The origin of this process can definitely be found in the mid 1970s, when continuous arteriovenous hemofiltration (CAVH) appeared on the scene. CAVH has been a tool that has permitted the treatment of patients with acute kidney injury in which peritoneal dialysis or hemodialysis were clinically or technically precluded [2]. This opened the doors of ICUs to a dedicated dialysis technology that experienced a flourishing evolution in subsequent years. Within a few years, continuous veno-venous hemofiltration (CVVH) replaced CAVH because of its improved performance and safety.
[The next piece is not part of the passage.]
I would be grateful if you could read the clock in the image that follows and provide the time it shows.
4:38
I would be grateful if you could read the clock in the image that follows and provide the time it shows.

The advance was made possible by the use of blood pumps, calibrated ultrafiltration control systems and double lumen venous catheters. In the late 1980s, specific machines for continuous renal replacement therapies (CRRTs) were designed and a new era of renal replacement in the critically ill patient began [3]. The therapy started to be standardized and clear indications began to be defined.

The evolution of technology did not stop, however, and the recent demand for higher efficiency and exchange volumes has spurred new interest in a further generation of machines with better performance, integrated information technology and easy to use operator interfaces. An example of such technological evolution is represented by the passage from CAVH systems to the BSM 22 and Prisma machines to the most recently developed Prismaflex machine (Gambro Dasco, Mirandola, Italy; Fig. 1). A schematic drawing of different techniques available today for the therapy of the critically ill patient with renal and other organ dysfunction is given in Fig. 2. The last generation of machines available on the market today and representing the evolution of the past decade of research and development is shown in Fig. 3.

The technological evolution from continuous arteriovenous hemofiltration (CAVH) to the last generation of continuous renal replacement therapy machines. (a) CAVH machine; (b) the BSM32 machine; (c) the PRISMA machine; (d) the Prismaflex machine.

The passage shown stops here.